NVIDIA DOCA Driver Container

NVIDIA DOCA Driver Container Environment Variables

The following are special environment variables supported by the NVIDIA DOCA Driver container to configure its behavior:

Name

Default

Description

CREATE_IFNAMES_UDEV

* “true” for Ubuntu 20.04, RHEL v8.x and OCP <= v4.13.
* “false” for newer OS.

Create an udev rule to preserve “old-style” path based netdev names e.g enp3s0f0

UNLOAD_STORAGE_MODULES

“false”

Unload host storage modules prior to loading NVIDIA DOCA Driver modules:
* ib_isert
* nvme_rdma
* nvmet_rdma
* rpcrdma
* xprtrdma
* ib_srpt

ENABLE_NFSRDMA

“false”

Enable loading of NFS & NVME related storage modules from a NVIDIA DOCA Driver container

RESTORE_DRIVER_ON_POD_TERMINATION

“true”

Restore host drivers when a container

In addition, it is possible to specify any environment variables to be exposed to the NVIDIA DOCA Driver container, such as the standard “HTTP_PROXY”, “HTTPS_PROXY”, “NO_PROXY”.

Warning

CREATE_IFNAMES_UDEV is set automatically by the Network Operator, depending on the Operating System of the worker nodes in the cluster (the cluster is assumed to be homogenous).

Warning

When ENABLE_NFSRDMA is set to true, it is not possible to load NVME related storage modules from NVIDIA DOCA Driver container when they are in use by the system (e.g the system has NVMe SSD drives in use). User should ensure the modules are not in use and blacklist them prior to the use of NVIDIA DOCA Driver container.

These variables can be set in the NicClusterPolicy. For example:

kind: NicClusterPolicy
metadata:
  name: nic-cluster-policy
spec:
  ofedDriver:
    env:
    - name: RESTORE_DRIVER_ON_POD_TERMINATION
      value: "true"
    - name: UNLOAD_STORAGE_MODULES
      value: "true"
    - name: CREATE_IFNAMES_UDEV
      value: "true"

• SOURCE MATERIAL

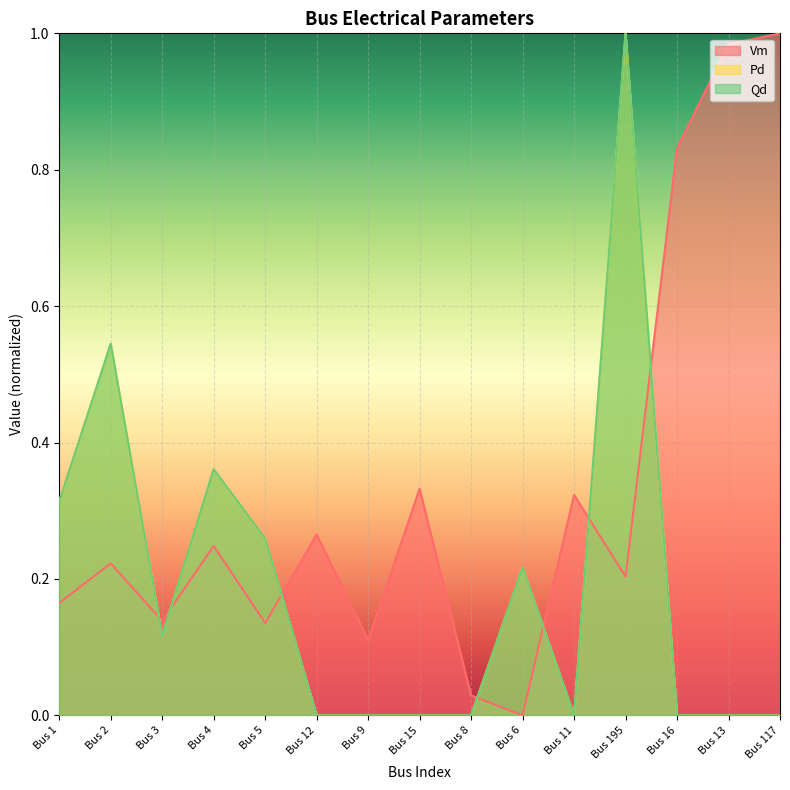

In Qd, how many points are lower than both neighbors (excluding endpoints)?

2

• ACTION ITEM A
Do these statements agree with the DOCA Driver container text? For each, answer yes or no and quote the words of the text that settle it. (i) The Network Operator sets CREATE_IFNAMES_UDEV automatically. (ii) The worker nodes in the cluster are assumed to run different operating systems. (iii) The environment variables can be set in the NicClusterPolicy.
• ACTION ITEM B
Retype the passage of the DOCA Driver container text starting at "NVIDIA DOCA Driver Container Environment" and ending at "for newer OS.".
• ACTION ITEM C
Answer these questions from the DOCA Driver container text.
(i) Which netdev name is given as an example of an "old-style" path-based name?
(ii) What name does the metadata in the NicClusterPolicy example give?
(iii) Which standard environment variables are named as ones that can be exposed to the container?
The material has nothing to do with the DOCA Driver container text.

• ANSWER AREA A
(i) Yes: "CREATE_IFNAMES_UDEV is set automatically by the Network Operator"
(ii) No: "the cluster is assumed to be homogenous"
(iii) Yes: "These variables can be set in the NicClusterPolicy."

• ANSWER AREA B
NVIDIA DOCA Driver Container Environment Variables

The following are special environment variables supported by the NVIDIA DOCA Driver container to configure its behavior:

Name

Default

Description

CREATE_IFNAMES_UDEV

* “true” for Ubuntu 20.04, RHEL v8.x and OCP <= v4.13.
* “false” for newer OS.

• ANSWER AREA C
(i) enp3s0f0
(ii) nic-cluster-policy
(iii) HTTP_PROXY, HTTPS_PROXY and NO_PROXY